Art. 128. Podem requerer registro de marca as pessoas físicas ou jurídicas de direito público ou de direito privado.
 
§ 1º As pessoas de direito privado só podem requerer registro de marca relativo à atividade que exerçam efetiva e licitamente, de modo direto ou através de empresas que controlem direta ou indiretamente, declarando, no próprio requerimento, esta condição, sob as penas da lei.
 
Para requerer o registro é preciso ser do ramo de atividade da marca solicitada. O pedido deve ser feito por quem exerce a atividade EFETIVA e LICITAMENTE.
 
 
 
89 - Oposição a pedido de registro de marca pode ser feita a qualquer tempo até a data da expedição do respectivo certificado de registro.
 
Gabarito: E
 
Após a análise da formalidade inicial, e ultrapassada essa fase, vamos à próxima fase que consiste no exame e análise do pedido para saber se a marca está de acordo com a lei, se não se enquadra nas proibições legais, nem está infringindo outra marca ou infringindo a concorrência leal.
 
Art. 158. Protocolizado, o pedido será publicado para apresentação de oposição no prazo de 60 (sessenta) dias.
 
Após o protocolo do pedido, será ele PUBLICADO na Revista de Propriedade Industrial. Essa publicação serve para que o pedido de marca torne-se de conhecimento público e qualquer pessoa que se sinta lesada ou que queira questionar o pedido pode apresentar OPOSIÇÃO ao pedido. Tem um prazo de 60 dias para pedir oposição.
 
 
90 - A análise de oposição feita a pedido de registro de marca fundamentada em suposta imitação tem como requisito a comprovação imediata, no momento de protocolização da oposição, do registro já existente da marca.
 
Gabarito: E
 
Art. 158 - § 2º Não se conhecerá da oposição, nulidade administrativa ou de ação de nulidade se, fundamentada no inciso XXIII do art. 124 ou no art. 126, não se comprovar, no prazo de 60 (sessenta) dias após a interposição, o depósito do pedido de registro da marca na forma desta Lei.
       
Pode o terceiro que pedir oposição alegar que a marca da solicitação é igual a uma marca que o solicitante deveria conhecer e por isso não tinha que ter feito esse pedido. Ou ainda, que o solicitante esteja pedindo uma marca que seja igual ou parecida com uma marca notoriamente conhecida. Podendo gerar, nesses dois casos, confusão entre as marcas.
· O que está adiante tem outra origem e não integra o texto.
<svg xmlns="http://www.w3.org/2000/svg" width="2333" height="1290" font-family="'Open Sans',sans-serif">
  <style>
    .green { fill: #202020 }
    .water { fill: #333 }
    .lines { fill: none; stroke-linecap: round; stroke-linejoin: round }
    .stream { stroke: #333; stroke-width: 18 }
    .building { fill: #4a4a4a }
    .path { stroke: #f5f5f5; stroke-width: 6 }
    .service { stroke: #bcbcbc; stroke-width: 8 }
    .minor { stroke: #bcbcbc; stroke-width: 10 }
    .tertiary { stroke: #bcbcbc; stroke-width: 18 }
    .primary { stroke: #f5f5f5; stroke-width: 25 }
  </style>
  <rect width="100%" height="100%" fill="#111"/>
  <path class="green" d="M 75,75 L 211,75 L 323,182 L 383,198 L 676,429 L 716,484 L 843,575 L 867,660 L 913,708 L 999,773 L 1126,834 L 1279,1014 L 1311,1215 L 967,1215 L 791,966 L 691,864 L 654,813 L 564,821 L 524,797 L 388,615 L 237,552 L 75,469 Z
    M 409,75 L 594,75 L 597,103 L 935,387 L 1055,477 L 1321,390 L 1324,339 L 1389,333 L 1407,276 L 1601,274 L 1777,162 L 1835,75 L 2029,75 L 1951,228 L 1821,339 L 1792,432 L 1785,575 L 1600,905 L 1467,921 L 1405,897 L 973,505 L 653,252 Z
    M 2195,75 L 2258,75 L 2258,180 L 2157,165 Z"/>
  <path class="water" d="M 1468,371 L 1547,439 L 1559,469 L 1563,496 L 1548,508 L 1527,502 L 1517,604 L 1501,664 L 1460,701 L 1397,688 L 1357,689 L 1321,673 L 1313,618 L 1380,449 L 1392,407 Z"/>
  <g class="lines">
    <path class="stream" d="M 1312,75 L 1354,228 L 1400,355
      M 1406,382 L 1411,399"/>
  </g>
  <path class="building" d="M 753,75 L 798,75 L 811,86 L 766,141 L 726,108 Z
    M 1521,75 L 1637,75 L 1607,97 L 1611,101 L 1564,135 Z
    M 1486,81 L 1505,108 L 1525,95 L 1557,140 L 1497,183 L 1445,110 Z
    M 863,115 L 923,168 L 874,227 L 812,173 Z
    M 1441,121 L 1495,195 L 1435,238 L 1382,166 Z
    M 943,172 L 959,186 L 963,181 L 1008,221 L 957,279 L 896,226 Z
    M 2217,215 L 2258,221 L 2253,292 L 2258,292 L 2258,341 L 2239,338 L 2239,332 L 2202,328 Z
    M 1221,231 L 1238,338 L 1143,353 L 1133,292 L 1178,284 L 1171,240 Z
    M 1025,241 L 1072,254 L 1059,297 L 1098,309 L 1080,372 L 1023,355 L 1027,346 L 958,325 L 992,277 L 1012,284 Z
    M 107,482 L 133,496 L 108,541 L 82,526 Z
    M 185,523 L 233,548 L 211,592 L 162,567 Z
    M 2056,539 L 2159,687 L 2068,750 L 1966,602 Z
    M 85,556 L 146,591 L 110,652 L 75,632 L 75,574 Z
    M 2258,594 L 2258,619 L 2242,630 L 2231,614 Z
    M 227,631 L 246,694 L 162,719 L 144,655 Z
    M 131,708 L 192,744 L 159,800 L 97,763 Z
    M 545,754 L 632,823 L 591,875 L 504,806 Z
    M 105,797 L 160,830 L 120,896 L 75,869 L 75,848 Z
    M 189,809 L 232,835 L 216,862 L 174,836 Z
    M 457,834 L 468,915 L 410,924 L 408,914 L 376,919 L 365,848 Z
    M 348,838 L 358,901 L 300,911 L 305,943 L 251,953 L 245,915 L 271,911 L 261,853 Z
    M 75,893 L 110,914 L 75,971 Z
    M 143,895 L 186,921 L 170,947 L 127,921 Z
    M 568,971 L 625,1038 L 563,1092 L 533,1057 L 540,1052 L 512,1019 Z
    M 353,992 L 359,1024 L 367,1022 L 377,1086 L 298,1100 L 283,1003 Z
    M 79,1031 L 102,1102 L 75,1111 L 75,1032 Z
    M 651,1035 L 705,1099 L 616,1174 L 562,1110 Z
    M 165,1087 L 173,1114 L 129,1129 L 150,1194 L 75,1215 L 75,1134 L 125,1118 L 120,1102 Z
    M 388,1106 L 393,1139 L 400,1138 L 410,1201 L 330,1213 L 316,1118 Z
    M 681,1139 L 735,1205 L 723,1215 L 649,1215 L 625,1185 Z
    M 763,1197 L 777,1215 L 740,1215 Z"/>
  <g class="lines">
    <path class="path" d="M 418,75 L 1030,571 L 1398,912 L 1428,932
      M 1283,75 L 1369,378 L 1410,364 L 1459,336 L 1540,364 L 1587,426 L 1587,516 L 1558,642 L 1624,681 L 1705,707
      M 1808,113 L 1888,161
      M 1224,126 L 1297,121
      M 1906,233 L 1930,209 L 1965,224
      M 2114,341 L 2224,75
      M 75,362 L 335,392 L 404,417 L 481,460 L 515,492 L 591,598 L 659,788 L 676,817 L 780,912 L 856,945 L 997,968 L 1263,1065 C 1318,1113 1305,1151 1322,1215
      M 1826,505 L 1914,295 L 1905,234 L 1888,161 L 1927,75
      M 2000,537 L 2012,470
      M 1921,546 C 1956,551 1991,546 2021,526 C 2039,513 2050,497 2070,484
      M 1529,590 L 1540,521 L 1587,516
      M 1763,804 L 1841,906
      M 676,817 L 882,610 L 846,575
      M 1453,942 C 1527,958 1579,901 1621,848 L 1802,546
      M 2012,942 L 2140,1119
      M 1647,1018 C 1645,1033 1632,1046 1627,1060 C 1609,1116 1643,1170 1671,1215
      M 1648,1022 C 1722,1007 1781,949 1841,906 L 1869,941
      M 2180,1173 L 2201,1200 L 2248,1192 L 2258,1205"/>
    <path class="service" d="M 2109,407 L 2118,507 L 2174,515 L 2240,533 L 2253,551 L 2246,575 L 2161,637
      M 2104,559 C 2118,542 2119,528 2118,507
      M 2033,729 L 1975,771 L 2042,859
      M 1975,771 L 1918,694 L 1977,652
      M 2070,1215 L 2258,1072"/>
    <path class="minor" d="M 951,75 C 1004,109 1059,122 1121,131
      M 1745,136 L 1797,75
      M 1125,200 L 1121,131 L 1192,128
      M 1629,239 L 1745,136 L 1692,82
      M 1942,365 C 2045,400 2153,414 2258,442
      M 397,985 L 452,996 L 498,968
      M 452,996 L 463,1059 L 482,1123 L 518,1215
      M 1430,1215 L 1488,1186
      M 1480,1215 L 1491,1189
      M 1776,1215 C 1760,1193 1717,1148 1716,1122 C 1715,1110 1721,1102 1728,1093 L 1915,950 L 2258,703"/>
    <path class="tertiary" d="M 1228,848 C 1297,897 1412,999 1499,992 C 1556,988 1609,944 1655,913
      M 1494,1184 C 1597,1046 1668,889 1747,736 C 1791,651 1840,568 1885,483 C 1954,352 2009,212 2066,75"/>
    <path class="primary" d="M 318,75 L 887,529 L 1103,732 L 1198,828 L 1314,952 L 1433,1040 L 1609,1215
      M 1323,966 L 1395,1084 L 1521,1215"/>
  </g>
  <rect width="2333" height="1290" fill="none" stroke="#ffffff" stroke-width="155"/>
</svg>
Nesses dois casos a oposição deve ser feita com a comprovação do depósito da marca do requerente da oposição, ou seja, quem alega oposição, por já existir uma marca anterior, tem 60 dias para apresentar o depósito de sua marca. Se não fizer isso, a oposição não será conhecida. Bem como não será conhecido os pedidos de nulidade com base nesses argumentos.
 
O caso acima trata de uma comprovação de oposição que não precisa ser feita de imediato e sim em um prazo de até 60 dias.